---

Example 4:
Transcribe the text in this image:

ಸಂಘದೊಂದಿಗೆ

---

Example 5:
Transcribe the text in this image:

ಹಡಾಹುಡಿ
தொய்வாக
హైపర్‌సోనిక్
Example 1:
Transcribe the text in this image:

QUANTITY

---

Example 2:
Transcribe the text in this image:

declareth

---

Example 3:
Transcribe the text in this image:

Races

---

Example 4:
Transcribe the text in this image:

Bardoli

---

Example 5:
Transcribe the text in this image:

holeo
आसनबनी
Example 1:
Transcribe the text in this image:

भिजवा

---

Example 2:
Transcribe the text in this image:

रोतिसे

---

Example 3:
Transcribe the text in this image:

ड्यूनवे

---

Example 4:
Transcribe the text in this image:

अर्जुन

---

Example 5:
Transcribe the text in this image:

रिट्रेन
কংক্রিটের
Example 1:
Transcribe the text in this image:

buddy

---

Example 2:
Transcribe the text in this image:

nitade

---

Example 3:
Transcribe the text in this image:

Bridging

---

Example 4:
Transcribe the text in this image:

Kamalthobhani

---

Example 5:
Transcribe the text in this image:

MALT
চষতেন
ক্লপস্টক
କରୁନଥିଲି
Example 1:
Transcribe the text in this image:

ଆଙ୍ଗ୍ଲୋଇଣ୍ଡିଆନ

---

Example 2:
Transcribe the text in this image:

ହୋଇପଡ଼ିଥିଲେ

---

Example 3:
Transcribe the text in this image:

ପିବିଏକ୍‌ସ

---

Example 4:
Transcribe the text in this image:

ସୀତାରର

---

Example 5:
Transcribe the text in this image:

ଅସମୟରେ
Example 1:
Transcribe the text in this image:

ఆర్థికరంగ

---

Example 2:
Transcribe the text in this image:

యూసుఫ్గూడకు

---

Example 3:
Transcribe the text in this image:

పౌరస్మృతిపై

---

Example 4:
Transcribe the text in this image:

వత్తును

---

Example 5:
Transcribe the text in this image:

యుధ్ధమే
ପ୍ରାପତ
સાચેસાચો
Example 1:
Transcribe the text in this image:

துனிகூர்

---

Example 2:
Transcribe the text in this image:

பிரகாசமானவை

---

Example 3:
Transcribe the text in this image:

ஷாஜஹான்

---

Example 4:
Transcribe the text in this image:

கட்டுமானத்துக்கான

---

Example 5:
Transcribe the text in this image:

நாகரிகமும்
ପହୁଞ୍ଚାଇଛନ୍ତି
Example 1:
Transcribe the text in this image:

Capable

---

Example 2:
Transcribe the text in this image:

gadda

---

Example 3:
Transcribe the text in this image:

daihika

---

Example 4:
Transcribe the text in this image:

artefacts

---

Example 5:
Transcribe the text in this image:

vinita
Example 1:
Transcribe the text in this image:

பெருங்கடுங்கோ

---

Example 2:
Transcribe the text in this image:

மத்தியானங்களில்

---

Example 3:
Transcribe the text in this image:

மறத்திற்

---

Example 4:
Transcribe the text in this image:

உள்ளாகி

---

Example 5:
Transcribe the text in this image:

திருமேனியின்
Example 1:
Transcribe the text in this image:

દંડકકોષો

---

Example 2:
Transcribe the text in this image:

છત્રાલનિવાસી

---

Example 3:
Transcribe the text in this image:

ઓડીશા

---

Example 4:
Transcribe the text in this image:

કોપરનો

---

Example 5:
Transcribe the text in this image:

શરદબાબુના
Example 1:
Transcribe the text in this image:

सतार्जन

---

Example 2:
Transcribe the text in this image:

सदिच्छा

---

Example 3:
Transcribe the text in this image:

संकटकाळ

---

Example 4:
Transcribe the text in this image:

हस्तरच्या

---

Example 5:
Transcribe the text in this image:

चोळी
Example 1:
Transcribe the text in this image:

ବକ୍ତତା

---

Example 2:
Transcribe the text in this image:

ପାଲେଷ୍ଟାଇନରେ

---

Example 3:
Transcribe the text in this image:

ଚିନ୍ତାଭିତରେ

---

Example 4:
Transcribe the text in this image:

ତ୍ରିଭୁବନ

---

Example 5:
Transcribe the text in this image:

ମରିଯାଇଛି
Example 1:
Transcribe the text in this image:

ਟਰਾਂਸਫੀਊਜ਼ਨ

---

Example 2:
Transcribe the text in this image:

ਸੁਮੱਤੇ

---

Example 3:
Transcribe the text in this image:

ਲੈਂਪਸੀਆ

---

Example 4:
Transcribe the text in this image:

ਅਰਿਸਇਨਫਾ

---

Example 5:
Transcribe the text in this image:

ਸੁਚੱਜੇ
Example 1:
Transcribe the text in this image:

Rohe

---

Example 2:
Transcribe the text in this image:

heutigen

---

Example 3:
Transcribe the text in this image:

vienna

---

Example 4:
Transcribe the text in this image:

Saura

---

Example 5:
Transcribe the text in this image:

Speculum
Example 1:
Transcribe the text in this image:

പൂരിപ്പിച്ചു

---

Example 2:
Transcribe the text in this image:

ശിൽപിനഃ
------------------------------
- **Aim of the exercise**
Nothing in the records may be altered; restate them word for word.

- **Response area**
---

Example 4:
Transcribe the text in this image:

ಸಂಘದೊಂದಿಗೆ

---

Example 5:
Transcribe the text in this image:

ಹಡಾಹುಡಿ
தொய்வாக
హైపర్‌సోనిక్
Example 1:
Transcribe the text in this image:

QUANTITY

---

Example 2:
Transcribe the text in this image:

declareth

---

Example 3:
Transcribe the text in this image:

Races

---

Example 4:
Transcribe the text in this image:

Bardoli

---

Example 5:
Transcribe the text in this image:

holeo
आसनबनी
Example 1:
Transcribe the text in this image:

भिजवा

---

Example 2:
Transcribe the text in this image:

रोतिसे

---

Example 3:
Transcribe the text in this image:

ड्यूनवे

---

Example 4:
Transcribe the text in this image:

अर्जुन

---

Example 5:
Transcribe the text in this image:

रिट्रेन
কংক্রিটের
Example 1:
Transcribe the text in this image:

buddy

---

Example 2:
Transcribe the text in this image:

nitade

---

Example 3:
Transcribe the text in this image:

Bridging

---

Example 4:
Transcribe the text in this image:

Kamalthobhani

---

Example 5:
Transcribe the text in this image:

MALT
চষতেন
ক্লপস্টক
କରୁନଥିଲି
Example 1:
Transcribe the text in this image:

ଆଙ୍ଗ୍ଲୋଇଣ୍ଡିଆନ

---

Example 2:
Transcribe the text in this image:

ହୋଇପଡ଼ିଥିଲେ

---

Example 3:
Transcribe the text in this image:

ପିବିଏକ୍‌ସ

---

Example 4:
Transcribe the text in this image:

ସୀତାରର

---

Example 5:
Transcribe the text in this image:

ଅସମୟରେ
Example 1:
Transcribe the text in this image:

ఆర్థికరంగ

---

Example 2:
Transcribe the text in this image:

యూసుఫ్గూడకు

---

Example 3:
Transcribe the text in this image:

పౌరస్మృతిపై

---

Example 4:
Transcribe the text in this image:

వత్తును

---

Example 5:
Transcribe the text in this image:

యుధ్ధమే
ପ୍ରାପତ
સાચેસાચો
Example 1:
Transcribe the text in this image:

துனிகூர்

---

Example 2:
Transcribe the text in this image:

பிரகாசமானவை

---

Example 3:
Transcribe the text in this image:

ஷாஜஹான்

---

Example 4:
Transcribe the text in this image:

கட்டுமானத்துக்கான

---

Example 5:
Transcribe the text in this image:

நாகரிகமும்
ପହୁଞ୍ଚାଇଛନ୍ତି
Example 1:
Transcribe the text in this image:

Capable

---

Example 2:
Transcribe the text in this image:

gadda

---

Example 3:
Transcribe the text in this image:

daihika

---

Example 4:
Transcribe the text in this image:

artefacts

---

Example 5:
Transcribe the text in this image:

vinita
Example 1:
Transcribe the text in this image:

பெருங்கடுங்கோ

---

Example 2:
Transcribe the text in this image:

மத்தியானங்களில்

---

Example 3:
Transcribe the text in this image:

மறத்திற்

---

Example 4:
Transcribe the text in this image:

உள்ளாகி

---

Example 5:
Transcribe the text in this image:

திருமேனியின்
Example 1:
Transcribe the text in this image:

દંડકકોષો

---

Example 2:
Transcribe the text in this image:

છત્રાલનિવાસી

---

Example 3:
Transcribe the text in this image:

ઓડીશા

---

Example 4:
Transcribe the text in this image:

કોપરનો

---

Example 5:
Transcribe the text in this image:

શરદબાબુના
Example 1:
Transcribe the text in this image:

सतार्जन

---

Example 2:
Transcribe the text in this image:

सदिच्छा

---

Example 3:
Transcribe the text in this image:

संकटकाळ

---

Example 4:
Transcribe the text in this image:

हस्तरच्या

---

Example 5:
Transcribe the text in this image:

चोळी
Example 1:
Transcribe the text in this image:

ବକ୍ତତା

---

Example 2:
Transcribe the text in this image:

ପାଲେଷ୍ଟାଇନରେ

---

Example 3:
Transcribe the text in this image:

ଚିନ୍ତାଭିତରେ

---

Example 4:
Transcribe the text in this image:

ତ୍ରିଭୁବନ

---

Example 5:
Transcribe the text in this image:

ମରିଯାଇଛି
Example 1:
Transcribe the text in this image:

ਟਰਾਂਸਫੀਊਜ਼ਨ

---

Example 2:
Transcribe the text in this image:

ਸੁਮੱਤੇ

---

Example 3:
Transcribe the text in this image:

ਲੈਂਪਸੀਆ

---

Example 4:
Transcribe the text in this image:

ਅਰਿਸਇਨਫਾ

---

Example 5:
Transcribe the text in this image:

ਸੁਚੱਜੇ
Example 1:
Transcribe the text in this image:

Rohe

---

Example 2:
Transcribe the text in this image:

heutigen

---

Example 3:
Transcribe the text in this image:

vienna

---

Example 4:
Transcribe the text in this image:

Saura

---

Example 5:
Transcribe the text in this image:

Speculum
Example 1:
Transcribe the text in this image:

പൂരിപ്പിച്ചു

---

Example 2:
Transcribe the text in this image:

ശിൽപിനഃ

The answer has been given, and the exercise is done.